The point is that they pay you the $100k for the time you give them as an employee. They don't pay you a cent for the interview project, so you shouldn't give them a single second in return.
They don't pay you for the interview, but that usually costs the company several man-hours worth of work just for the time an applicant is on-site. Should applicants be reimbursing companies for failed interviews?
Maybe. I've always thought it would be interesting to make applicants pay an application fee. This would cut down on people "spraying and praying" with their application, and would lessen the workload for companies. It would also justify spending more time and effort in reading applications, since the company isn't just wasting resources reading bad applications.
Even under the current system, at least the waste is symmetric. I give up a few hours of my time, and the company gives up a few hours of its time. There's equity. The mutual work that the company and applicant do offset each other.
A take-home test model skews that balance in favor of the company. An applicant can spend 10 or more hours working the project. The company can run it through an automated testing suite and have a recruiter spend five minutes looking it over. The system is designed to waste more of the applicant's time and less of the company's.
> Even under the current system, at least the waste is symmetric.
But it's never symmetric. Someone in HR spent time setting up the job posting and managing the process. Someone in management took the time to respond to HR and review your resum, then approve the interview. At least one person at a time is in the interview with you. Then the entire team will spend time afterward breaking it down.
A single hour spent by a bad candidate wastes at least 3 man-hours of work by the company, and most likely more.
> A single hour spent by a bad candidate wastes at least 3 man-hours of work by the company, and most likely more.
So? Companies need employees. They have to do what it takes to get them. If it weren't worth it, they wouldn't do it.
It makes sense to me that more time in aggregate is spent by the company than the candidate, because the company has dedicated recruiting/HR/coordination people that handle the process. I, as an already full-time employed developer, don't have as much time to burn with interviewing.
That interview costs me at least $500 cash -- my take home pay for the day of vacation I would have to give up. I value my vacation days at rather more than $500 actually, because I have so few of them.
It's not unreasonable for the company to ask for a few hours of the person they actually end up hiring. It's wasting the time of the dozens of other people that will never get reasonable consideration that's objectionable.
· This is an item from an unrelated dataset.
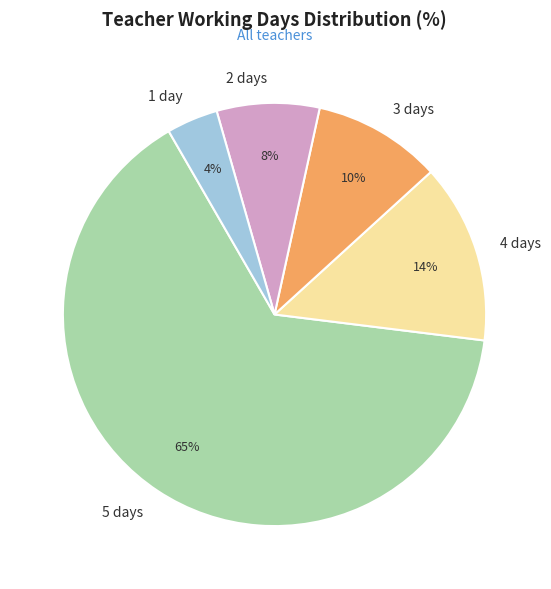

Is the sum of 1 day and 4 days greater than half?

No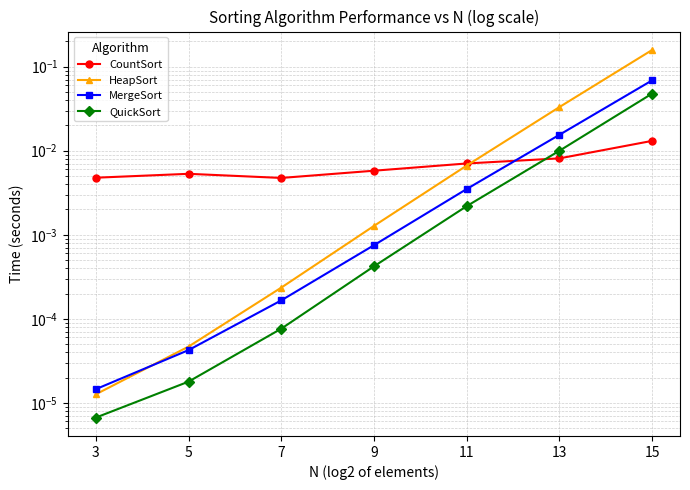

Where is QuickSort nearest to the value 0?

3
Wasting candidate time should never be used for screening. At most, steps that take a significant amount of time or effort should be reserved solely for determining the order in which the acceptable candidates receive offers, and the amounts of those offers.
And if you're worth $100k/year and they're asking for a day of your time, it's not unreasonable for you to ask for $500 from them for turning up. How many employers do you know who offer that to all of their interview candidates?